A petite cystic fibrosis sufferer has recieved a life-saving double lung transplant – after surgeons used a pioneering technique to TRIM the donor organs down to size.
Former nursery worker Hayley Wall, 27, is just 4ft 8in and only six-and-a-half stone, making it difficult for doctors to find donor lungs small enough to fit her little body.
But they were forced to rethink when her health deteriorated and used much-larger donor organs and kept them ‘working’ on a machine as they trimmed them down to fit.
Upbeat Hayley, from Plymouth, Devon, is now recovering from the operation and is delighted to be taking her first deep breaths in decades.
Inspirational Hayley said: “I was told I could be waiting for more than 18 months and that my small size would make it difficult to find a matching pair.
“At first I found the concept of donor lungs being cut to fit me quite scary, but I’m amazed by the technology and surgeons’ techniques that allowed it to happen.
“They saved my life and I can breathe with my new lungs better than ever, even though I don’t have complete lungs.
“I was told to take a deep breath which was scary because I never could before. As more days went by I could take deeper breaths. After 27 years of suffering, it was a wonderful feeling.”
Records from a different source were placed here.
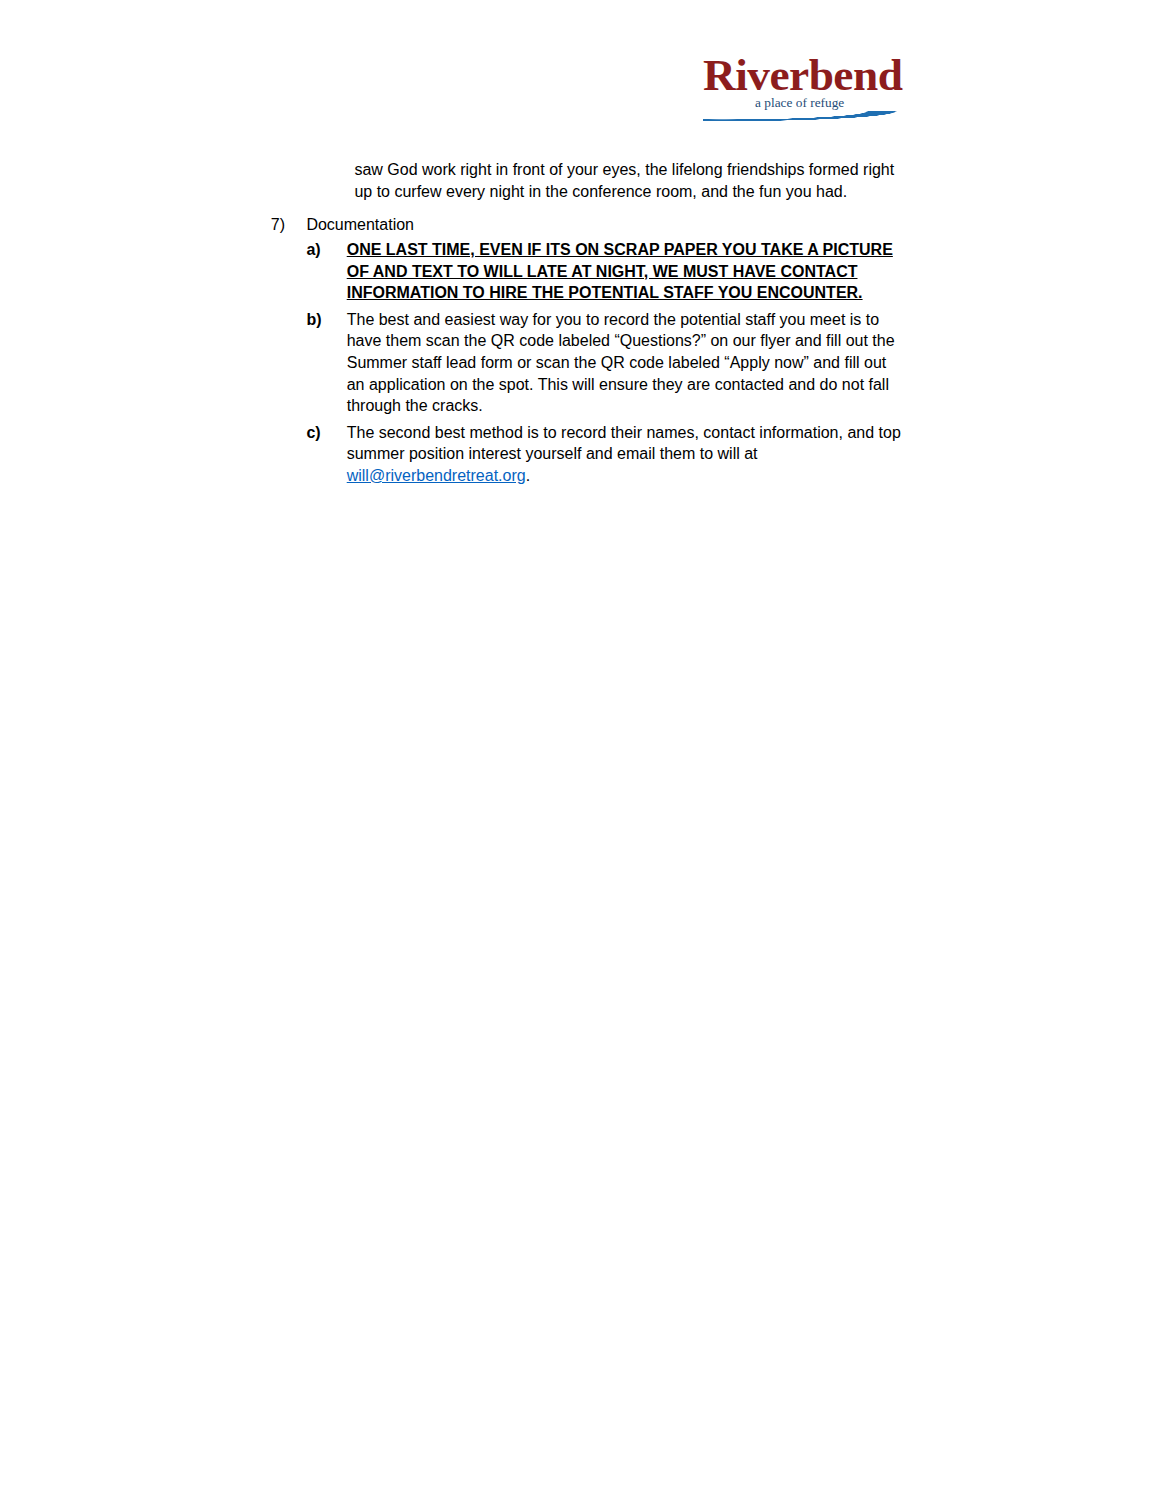Riverbend a place of refuge
saw God work right in front of your eyes, the lifelong friendships formed right up to curfew every night in the conference room, and the fun you had.
7) Documentation
a) One last time, even if its on scrap paper you take a picture of and text to Will late at night, we must have contact information to hire the potential staff you encounter.
b) The best and easiest way for you to record the potential staff you meet is to have them scan the QR code labeled “Questions?” on our flyer and fill out the Summer staff lead form or scan the QR code labeled “Apply now” and fill out an application on the spot. This will ensure they are contacted and do not fall through the cracks.
c) The second best method is to record their names, contact information, and top summer position interest yourself and email them to will at will@riverbendretreat.org.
Hayley was diagnosed with the inherited condition – which damages the lungs and digestive system, and can also lead to poor growth – at birth.
At the age 14 she started to have recurrent chest infections and her condition worsened, and for the last two years before her op she needed portable oxygen constantly.
Her older sister Gemma also had cystic fibrosis and sadly died in 2010, aged 26.
Hayley was put onto the waiting list in early 2014, but doctors warned it would be difficult to find organs which would fit her small frame, and time was running out.
“I was scared because my lung function was dropping and I was approaching the same age as Gemma when she died,” said Hayley, who is engaged to fiance James.
Last December, after a month-long stay in her local hospital, she got the call to say suitable lungs had been found – but that doctors would need to trim them to size.
Hayley said: “I was excited but I felt numb. I went to hospital with my dad and when it was time to go, I cried and hugged my mum goodbye.
“I told her I’d see her soon, and she said: ‘You’d better.'”
Lungs are made of separate units, known as lobes, which each contain blood vessels, airways and lung tissue, with three lobes on the right, and two on the left.
Doctors at Harefield Hospital in north-west London carried out a lobar transplant – they removed lobes from the donor lung until it matched the size of Hayley’s damaged lungs.
They used a revolutionary transplant technology – known as the Organ Care System – to ventilate them outside of the body while they cut them to the perfect fit for Hayley.
“I knew the surgery was complex but all I wanted to do was have the transplant if it meant I would wake up and finally be able to breathe,” said Hayley, who woke up in intensive care a day after her op.
“I’m very grateful to my donor and their family and I will do my donor proud.”
Hayley’s long-term use of antibiotics has resulted in severe hearing loss, but the op means she could now be well enough for a cochlear implant.
Her proud father Wayne Quick, 54, said: “Hayley may have the looks of a lamb but she has the heart of a lion – I’m so proud of her.”
The operation was carried out by Mr Fabio De Robertis.
He said: “Very petite patients tend to remain on the waiting list for a long period and can sometimes run out of time waiting for organs of the right size to become available.
“Small patients have small lungs, so it is not always possible to transplant an average-sized lung.
“Usually we use a technique known as lung volume reduction where we essentially ‘shave off’ some areas of the donor’s lungs; but for some patients, including Hayley, the organs are still too big afterwards.
“To carry out a lobar transplant, where we remove lobes from each donor lung to match the size of the recipient’s lungs, the donor needs to be significantly taller than the recipient so that the lobe used is as big as the patient’s entire lung.”